___ Supplied data ___
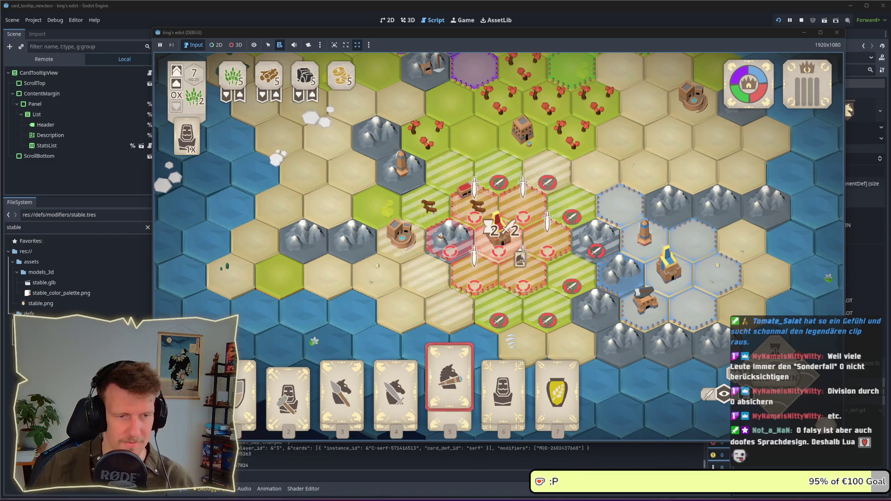
key(6)
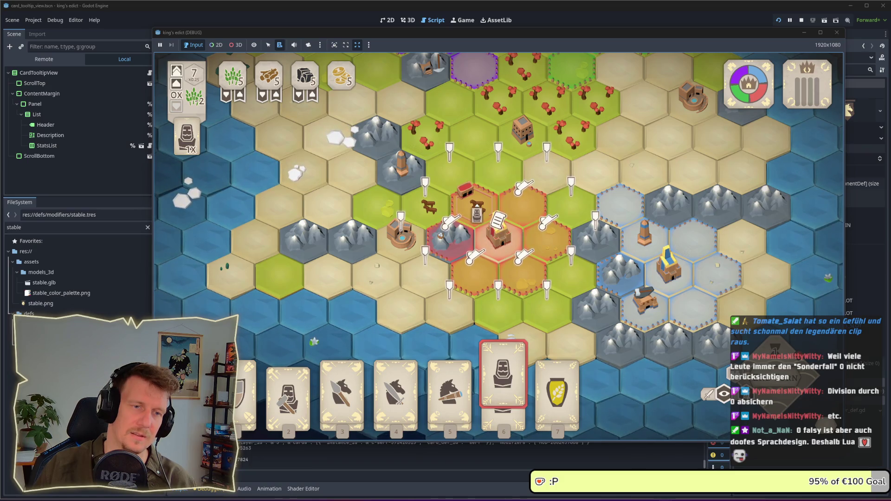
scroll(499, 251, up, 2)
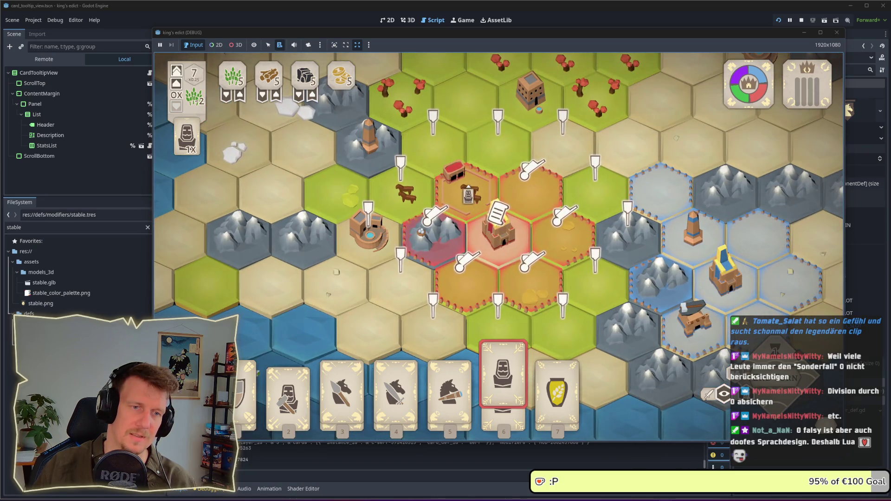
key(Escape)
click(567, 21)
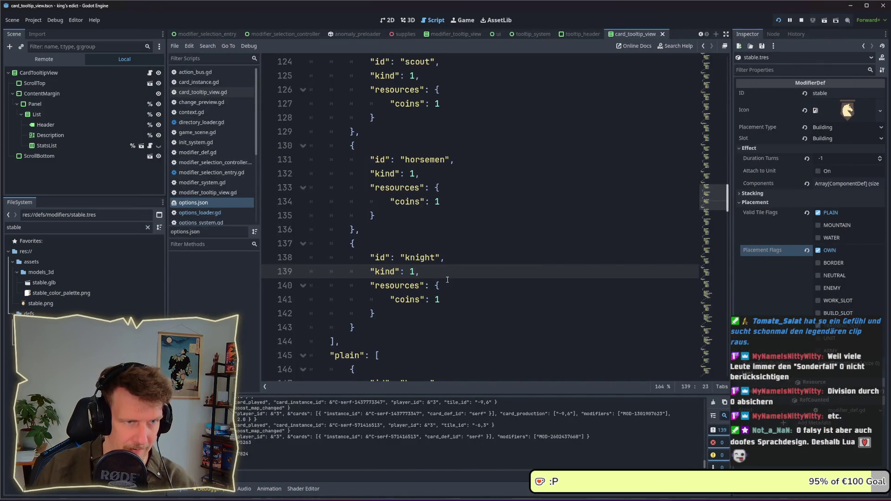
- Filter FileSystem for 'barracks' and expand barracks.tres Placement settings
scroll(447, 279, up, 3)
___
◆ Directions ◆
The entries are to be restated word for word, with pictures omitted.

◆ Task output ◆
key(6)
scroll(499, 251, up, 2)
key(Escape)
click(567, 21)
- Filter FileSystem for 'barracks' and expand barracks.tres Placement settings
scroll(447, 279, up, 3)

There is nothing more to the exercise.